Certains hommes d’affaires, politiques et même religieux ont tellement compris cette arme redoutable que constitue la presse qu’ils ont créé ou financé des organes de presses lesquels sont à leurs soldes. La boulimie de certains journalistes à traiter les questions liées à la politique se justifie par une aspiration à mettre la pression sur le pouvoir afin de bénéficier de ses largesses ou de devenir son allier. Ancrée dans le laxisme et la paresse éditoriale, notre presse est championne du» copier-coller». Gangrenés par une malhonnêteté intellectuelle, certains journalistes se contentent de reprendre honteusement à leur compte les écrits de leurs confrères ou des autres organes de presses étrangères. C’est pourquoi, dans plusieurs journaux et surtout dans la presse en ligne on retrouve les mêmes articles au point que le plagiat est devenu monnaie courante. La frénésie avec laquelle les organes de presse sont créés, la guerre larvée à laquelle se livrent les média concurrents par journalistes ou animateurs interposés, la corruption et le clientélisme ambiants, le défaut de formation sont autant de maux qui rendent notre presse inefficace et moribonde. Et pourtant, notre pays n’a pas toujours été médiocre d’un point de vue journalistique, dans un passé récent, notre presse faisait partie des meilleurs d’Afrique et comprenait en son sein des journalistes de qualité.
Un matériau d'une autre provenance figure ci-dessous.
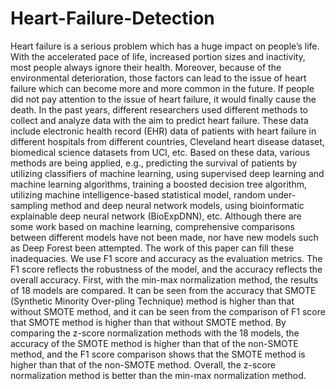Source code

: # Heart-Failure-Detection
Heart failure is a serious problem which has a huge impact on people’s life. With the accelerated pace
of life, increased portion sizes and inactivity, most people always ignore their health. Moreover,
because of the environmental deterioration, those factors can lead to the issue of heart failure which
can become more and more common in the future. If people did not pay attention to the issue of heart
failure, it would finally cause the death.
In the past years, different researchers used different methods to collect and analyze data with the
aim to predict heart failure. These data include electronic health record (EHR) data of patients with
heart failure in different hospitals from different countries, Cleveland heart disease dataset, biomedical
science datasets from UCI, etc. Based on these data, various methods are being applied, e.g.,
predicting the survival of patients by utilizing classifiers of machine learning, using supervised deep
learning and machine learning algorithms, training a boosted decision tree algorithm, utilizing
machine intelligence-based statistical model, random under-sampling method and deep neural network
models, using bioinformatic explainable deep neural network (BioExpDNN), etc.
Although there are some work based on machine learning, comprehensive comparisons between
different models have not been made, nor have new models such as Deep Forest been attempted. The
work of this paper can fill these inadequacies. We use F1 score and accuracy as the evaluation metrics.
The F1 score reflects the robustness of the model, and the accuracy reflects the overall accuracy. First,
with the min-max normalization method, the results of 18 models are compared. It can be seen from
the accuracy that SMOTE (Synthetic Minority Over-pling Technique) method is higher than that
without SMOTE method, and it can be seen from the comparison of F1 score that SMOTE method is
higher than that without SMOTE method. By comparing the z-score normalization methods with the
18 models, the accuracy of the SMOTE method is higher than that of the non-SMOTE method, and
the F1 score comparison shows that the SMOTE method is higher than that of the non-SMOTE
method. Overall, the z-score normalization method is better than the min-max normalization method.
Certes actuellement, il y a toujours des journalistes chevronnés, rompus aux taches qui tirent leurs épingles du jeu dans un environnement médiatique peu reluisant, mais ces derniers se font voler la vedette par des arrivistes (communicateurs traditionnels, comédiens, animateurs fantasques) ou par des « show men » mus par l’argent et la célébrité. Pour que notre presse redore son blason et retrouve sa liberté d’expression dont elle est si jalouse, mais pourtant altérée par le défaut de formation ou confisquée par des lobbies politico-économico-religieux; il ne s’agit pas seulement de mettre en place un code de la presse, de dépénaliser les délits de presse ou de pourvoir aux organes de presse des aides financières et autres; mais il faudra surtout assainir le milieu médiatique, renforcer ou élever le niveau de formation des hommes de média, retourner à l’orthodoxie journalistique, renouer avec l’éthique et la déontologie, baliser les limites de la liberté d’expression en dotant aux organes de régulation de l’audiovisuel des pouvoirs de contrôle et de coercition. Il faudra surtout que la société civile joue sa partition afin de forger l’esprit de discernement des citoyens pour les amener à regarder d’un œil critique les informations qui leur sont fournies .En réalité « trop de libertés tuent la liberté »,alors au nom de la liberté d’expression on ne doit pas cautionner ces dérives de la presse pour ne pas courir le risque de déstabiliser notre chère patrie ,de saper la quiétude et l’unité nationale afin de ne pas vivre le syndrome du génocide rwandais attisé par une presse de propagande, dangereuse et irresponsable à l’image de la radio tristement célèbre « les milles collines».